Ковбой Мальборо, или Девушки 80-х (Минаев) - страница 159

Я закрыл глаза и представил себе эти золотые, эти вечные слова – «Я, юный пионер… перед лицом своих товарищей… торжественно клянусь: горячо любить свою Родину» – на фоне березок, елей, кленов, дубков, голубого неба и белых перистых облачков, и мне стало так легко, так спокойно на душе, что я совершенно перестал психовать.


Когда я вошел в кабинет, на столе разрывался телефон.

Это звонил Мочалов.

Своим скрипучим голосом он спросил:

– Извините, пожалуйста. Вы прочли мою рукопись?

Так. Раз тут у меня все горит, все пылает, подумал я отчетливо, надо немедленно отказать Мочалову, отказать раз и навсегда.

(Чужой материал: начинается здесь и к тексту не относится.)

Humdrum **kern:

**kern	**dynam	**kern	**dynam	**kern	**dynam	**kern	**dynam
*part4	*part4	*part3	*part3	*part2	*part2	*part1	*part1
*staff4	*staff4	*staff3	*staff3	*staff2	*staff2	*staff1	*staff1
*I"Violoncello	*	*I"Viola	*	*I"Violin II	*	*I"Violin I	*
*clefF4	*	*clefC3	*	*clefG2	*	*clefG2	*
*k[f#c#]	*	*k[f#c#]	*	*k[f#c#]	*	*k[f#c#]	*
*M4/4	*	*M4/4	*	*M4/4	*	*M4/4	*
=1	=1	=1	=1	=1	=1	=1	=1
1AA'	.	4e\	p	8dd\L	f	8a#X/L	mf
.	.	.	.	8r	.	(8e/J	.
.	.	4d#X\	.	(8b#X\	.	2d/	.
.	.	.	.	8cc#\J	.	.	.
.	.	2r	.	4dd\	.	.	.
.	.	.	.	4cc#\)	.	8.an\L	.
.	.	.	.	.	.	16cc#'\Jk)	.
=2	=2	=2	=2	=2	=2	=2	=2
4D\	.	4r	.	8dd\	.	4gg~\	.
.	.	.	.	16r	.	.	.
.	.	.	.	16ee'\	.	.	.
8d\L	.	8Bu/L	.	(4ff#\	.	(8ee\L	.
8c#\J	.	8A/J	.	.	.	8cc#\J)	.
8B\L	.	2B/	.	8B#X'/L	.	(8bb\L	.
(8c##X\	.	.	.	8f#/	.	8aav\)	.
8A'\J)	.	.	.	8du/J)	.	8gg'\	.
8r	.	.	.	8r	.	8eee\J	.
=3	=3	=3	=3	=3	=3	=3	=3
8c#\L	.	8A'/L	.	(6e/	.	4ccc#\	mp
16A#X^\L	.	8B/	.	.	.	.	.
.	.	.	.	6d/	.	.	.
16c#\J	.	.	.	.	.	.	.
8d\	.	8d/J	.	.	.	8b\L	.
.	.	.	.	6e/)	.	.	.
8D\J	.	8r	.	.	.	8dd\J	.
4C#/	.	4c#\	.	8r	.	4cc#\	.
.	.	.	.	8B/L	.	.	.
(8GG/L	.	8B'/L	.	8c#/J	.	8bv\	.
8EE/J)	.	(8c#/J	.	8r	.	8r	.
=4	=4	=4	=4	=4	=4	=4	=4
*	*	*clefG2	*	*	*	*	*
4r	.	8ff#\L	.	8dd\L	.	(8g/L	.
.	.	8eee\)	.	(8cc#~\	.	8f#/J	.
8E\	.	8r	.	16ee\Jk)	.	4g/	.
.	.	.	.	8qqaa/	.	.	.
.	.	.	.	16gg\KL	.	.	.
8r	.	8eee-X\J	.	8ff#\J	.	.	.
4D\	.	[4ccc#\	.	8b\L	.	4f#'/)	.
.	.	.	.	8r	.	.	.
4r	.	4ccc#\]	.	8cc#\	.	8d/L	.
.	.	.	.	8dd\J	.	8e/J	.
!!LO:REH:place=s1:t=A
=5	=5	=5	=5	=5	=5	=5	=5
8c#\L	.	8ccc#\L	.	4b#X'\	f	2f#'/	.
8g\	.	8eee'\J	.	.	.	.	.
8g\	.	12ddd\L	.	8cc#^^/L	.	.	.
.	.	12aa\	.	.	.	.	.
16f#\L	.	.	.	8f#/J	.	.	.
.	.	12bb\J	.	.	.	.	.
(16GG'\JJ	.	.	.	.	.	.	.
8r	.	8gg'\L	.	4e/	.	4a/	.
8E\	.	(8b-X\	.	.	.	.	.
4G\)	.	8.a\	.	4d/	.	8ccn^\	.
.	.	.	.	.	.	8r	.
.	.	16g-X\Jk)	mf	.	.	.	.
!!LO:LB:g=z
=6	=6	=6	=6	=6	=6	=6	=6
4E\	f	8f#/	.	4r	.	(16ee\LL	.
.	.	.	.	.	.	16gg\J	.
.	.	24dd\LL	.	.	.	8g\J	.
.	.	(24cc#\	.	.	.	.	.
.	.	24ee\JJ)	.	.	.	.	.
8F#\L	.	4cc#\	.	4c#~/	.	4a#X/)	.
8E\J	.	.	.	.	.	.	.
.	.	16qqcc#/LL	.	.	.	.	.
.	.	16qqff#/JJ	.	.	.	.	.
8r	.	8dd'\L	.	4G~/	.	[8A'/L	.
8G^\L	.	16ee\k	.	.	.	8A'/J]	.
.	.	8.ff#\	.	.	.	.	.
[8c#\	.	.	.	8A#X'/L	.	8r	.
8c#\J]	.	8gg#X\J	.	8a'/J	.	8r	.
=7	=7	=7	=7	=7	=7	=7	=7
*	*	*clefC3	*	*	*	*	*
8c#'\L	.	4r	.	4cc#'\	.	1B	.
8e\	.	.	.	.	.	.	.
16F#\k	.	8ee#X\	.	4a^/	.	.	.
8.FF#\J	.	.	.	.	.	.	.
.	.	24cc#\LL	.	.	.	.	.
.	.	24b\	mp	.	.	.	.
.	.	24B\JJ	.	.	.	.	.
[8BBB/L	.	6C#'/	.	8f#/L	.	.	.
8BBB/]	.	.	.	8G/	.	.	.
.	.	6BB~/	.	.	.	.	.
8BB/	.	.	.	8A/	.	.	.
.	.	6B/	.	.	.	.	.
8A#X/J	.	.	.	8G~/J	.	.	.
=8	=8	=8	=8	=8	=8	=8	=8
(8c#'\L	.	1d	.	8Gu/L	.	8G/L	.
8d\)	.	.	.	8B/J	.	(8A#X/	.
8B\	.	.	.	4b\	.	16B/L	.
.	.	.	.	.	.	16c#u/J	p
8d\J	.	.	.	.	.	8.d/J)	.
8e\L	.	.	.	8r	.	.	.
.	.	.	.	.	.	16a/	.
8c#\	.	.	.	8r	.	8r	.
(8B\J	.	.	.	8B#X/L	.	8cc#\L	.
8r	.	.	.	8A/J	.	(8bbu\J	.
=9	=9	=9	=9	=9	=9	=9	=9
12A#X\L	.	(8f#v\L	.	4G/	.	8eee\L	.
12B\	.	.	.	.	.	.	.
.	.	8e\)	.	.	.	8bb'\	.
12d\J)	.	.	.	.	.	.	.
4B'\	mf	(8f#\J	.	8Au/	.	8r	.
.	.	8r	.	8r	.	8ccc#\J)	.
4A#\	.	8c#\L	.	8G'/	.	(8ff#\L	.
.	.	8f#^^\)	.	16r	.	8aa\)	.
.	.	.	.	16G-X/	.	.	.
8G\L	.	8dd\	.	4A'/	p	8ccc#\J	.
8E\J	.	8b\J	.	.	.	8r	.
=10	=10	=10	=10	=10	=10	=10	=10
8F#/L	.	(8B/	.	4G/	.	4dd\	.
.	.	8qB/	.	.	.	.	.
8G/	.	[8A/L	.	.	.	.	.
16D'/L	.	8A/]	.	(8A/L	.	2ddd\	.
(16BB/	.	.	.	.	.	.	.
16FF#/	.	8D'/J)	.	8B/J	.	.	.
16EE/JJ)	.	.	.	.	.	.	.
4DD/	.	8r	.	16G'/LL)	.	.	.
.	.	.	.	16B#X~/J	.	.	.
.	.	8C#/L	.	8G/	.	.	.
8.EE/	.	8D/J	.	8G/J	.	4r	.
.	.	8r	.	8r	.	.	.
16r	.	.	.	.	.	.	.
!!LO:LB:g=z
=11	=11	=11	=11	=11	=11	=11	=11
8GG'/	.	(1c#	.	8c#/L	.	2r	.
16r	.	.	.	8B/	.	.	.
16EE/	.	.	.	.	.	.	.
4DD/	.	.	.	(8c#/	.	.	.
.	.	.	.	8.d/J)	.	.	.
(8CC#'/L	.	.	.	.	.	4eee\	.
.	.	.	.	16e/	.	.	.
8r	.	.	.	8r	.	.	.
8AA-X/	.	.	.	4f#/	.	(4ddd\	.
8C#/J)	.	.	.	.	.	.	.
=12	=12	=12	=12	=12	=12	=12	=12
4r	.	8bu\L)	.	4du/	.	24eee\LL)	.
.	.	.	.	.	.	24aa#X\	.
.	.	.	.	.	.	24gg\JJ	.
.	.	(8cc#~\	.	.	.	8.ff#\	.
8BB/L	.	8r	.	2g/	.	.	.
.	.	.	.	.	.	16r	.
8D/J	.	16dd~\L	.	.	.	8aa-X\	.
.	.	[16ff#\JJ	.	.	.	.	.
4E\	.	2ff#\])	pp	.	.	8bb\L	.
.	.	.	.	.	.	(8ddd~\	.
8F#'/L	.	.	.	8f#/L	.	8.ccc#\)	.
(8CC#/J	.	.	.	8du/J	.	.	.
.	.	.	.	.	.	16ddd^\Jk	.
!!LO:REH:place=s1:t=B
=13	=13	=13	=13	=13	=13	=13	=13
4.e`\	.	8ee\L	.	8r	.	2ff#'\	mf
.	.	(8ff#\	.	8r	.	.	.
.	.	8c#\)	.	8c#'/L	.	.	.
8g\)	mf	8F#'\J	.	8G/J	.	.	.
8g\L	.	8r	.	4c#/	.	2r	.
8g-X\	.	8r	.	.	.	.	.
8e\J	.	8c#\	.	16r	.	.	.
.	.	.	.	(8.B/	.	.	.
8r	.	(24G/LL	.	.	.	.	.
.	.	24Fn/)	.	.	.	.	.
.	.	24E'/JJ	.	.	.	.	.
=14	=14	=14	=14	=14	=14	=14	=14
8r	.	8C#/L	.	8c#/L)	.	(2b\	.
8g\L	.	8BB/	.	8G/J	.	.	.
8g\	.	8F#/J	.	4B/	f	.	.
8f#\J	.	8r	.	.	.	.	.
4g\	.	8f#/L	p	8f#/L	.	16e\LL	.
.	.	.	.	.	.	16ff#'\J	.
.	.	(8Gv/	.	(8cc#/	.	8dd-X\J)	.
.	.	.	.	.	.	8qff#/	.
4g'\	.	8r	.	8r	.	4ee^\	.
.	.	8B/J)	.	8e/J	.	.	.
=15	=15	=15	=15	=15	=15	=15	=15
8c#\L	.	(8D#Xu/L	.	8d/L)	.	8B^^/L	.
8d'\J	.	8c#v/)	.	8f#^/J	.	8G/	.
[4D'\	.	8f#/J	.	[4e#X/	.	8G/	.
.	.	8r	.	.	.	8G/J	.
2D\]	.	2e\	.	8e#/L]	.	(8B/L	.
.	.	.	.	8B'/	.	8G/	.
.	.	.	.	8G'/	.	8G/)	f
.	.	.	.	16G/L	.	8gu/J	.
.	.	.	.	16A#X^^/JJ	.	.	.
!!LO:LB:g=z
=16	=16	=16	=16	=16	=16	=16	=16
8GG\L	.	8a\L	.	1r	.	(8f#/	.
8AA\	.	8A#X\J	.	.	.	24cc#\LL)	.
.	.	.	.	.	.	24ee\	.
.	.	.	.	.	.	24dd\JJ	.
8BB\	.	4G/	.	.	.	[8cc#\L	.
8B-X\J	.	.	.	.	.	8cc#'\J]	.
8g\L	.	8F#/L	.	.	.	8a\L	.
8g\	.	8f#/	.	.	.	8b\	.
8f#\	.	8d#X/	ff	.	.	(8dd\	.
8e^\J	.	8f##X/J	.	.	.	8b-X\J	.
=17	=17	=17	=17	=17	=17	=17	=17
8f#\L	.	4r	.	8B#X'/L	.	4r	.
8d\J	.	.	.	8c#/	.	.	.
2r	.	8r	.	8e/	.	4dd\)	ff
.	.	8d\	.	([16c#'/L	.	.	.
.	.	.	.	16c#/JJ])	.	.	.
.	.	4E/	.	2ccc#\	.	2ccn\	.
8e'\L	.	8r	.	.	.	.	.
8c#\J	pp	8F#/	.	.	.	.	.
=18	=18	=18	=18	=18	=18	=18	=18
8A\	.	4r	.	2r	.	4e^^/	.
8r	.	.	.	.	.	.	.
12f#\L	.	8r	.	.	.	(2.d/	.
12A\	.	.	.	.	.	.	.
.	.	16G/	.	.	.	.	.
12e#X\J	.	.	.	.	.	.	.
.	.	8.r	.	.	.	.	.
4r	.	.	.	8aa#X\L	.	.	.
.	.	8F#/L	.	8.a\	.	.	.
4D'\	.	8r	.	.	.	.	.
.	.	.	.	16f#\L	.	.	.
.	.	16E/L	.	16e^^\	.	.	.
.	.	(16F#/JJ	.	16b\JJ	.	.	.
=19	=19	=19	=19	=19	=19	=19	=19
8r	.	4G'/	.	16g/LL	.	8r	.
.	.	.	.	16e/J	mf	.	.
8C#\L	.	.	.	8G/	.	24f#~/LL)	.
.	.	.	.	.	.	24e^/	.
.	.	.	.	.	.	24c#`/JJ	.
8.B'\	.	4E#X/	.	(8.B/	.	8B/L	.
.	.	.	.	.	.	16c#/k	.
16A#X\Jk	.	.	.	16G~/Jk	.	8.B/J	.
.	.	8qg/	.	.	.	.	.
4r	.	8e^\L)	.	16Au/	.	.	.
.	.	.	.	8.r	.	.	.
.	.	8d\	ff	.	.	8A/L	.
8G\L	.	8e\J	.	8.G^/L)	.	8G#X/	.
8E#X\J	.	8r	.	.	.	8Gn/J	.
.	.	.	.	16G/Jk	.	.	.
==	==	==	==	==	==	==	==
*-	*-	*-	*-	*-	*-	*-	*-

– Знаете… – решительно сказал я. – Как вам сказать… Это вообще интересно очень придумано, неожиданно… Я передал рукопись ответственному секретарю.

Слышно было, как на том конце провода он покраснел от удовольствия.

– Но… – сказал я, начав шарить по столу в поисках этой школьной тетради за две копейки в клеточку, с загадками и рисунками… – Но… Но…

Рукопись исчезла. На столе ее не было. По всей видимости, она тоже погибла в огне.

– Вы не могли бы мне перезвонить? – быстро сказал я. – Через пять минут.

И повесил трубку.


Дома, наскоро отужинав, я, как правило, садился писать свой роман в двух частях или какую-нибудь халтуру. Сейчас я находился между 14-й и 15-й страницами романа, иногда выходя на балкон, чтобы покурить и посмотреть на догорающее небо над Битцевским лесом. Когда небо окончательно догорело, я достал Дашину ведомость и склонился над ней.

Передо мной был список женских фамилий, рядом с которыми я должен был поставить невнятные закорючки.

Смирнова, Васильева, Гогуладзе, Ахметова…

Кто же все эти люди? Как они выглядят? Как сложится их судьба в дальнейшем? Тонкие они или толстые? Любят они кашу гречневую или пшенную? Есть ли у них родители? Живут ли они в далеком Фрязине или где-нибудь рядом со мной в Чертанове?

Наконец я не выдержал и позвонил Даше домой. Это, кстати, у нас с ней было впервые, я вдруг разволновался.

– Ты чего так поздно звонишь? – испуганно сказала она.

– Слушай, – сказал я торопливо. – Извини, я просто на секунду. Скажи, а вот эта Васильева, например, она кто? Кем работает?

Даша помолчала, а потом сухо ответила:

– Ты можешь ничего не делать.

И повесила трубку.


Мне не давала покоя вот эта Дашина фраза, которая ночью вдруг всплыла в голове, как какой-нибудь труп из реки в плохом детективе.

«Тут вообще всё обман».

Кого она имела в виду?

Того любовника пожилой секретарши, который к ней ходил, ходил, да и перестал?

А может быть, она имела в виду вообще все наше здание, все эти двадцать этажей сплошного вранья – всех этих поэтов-графоманов, недоучившихся журналистов, горе-изобретателей, умных и циничных главных редакторов, состарившихся секретарш или вот меня, автора композиции для пионерской агитбригады, редактора отдела эстетического воспитания?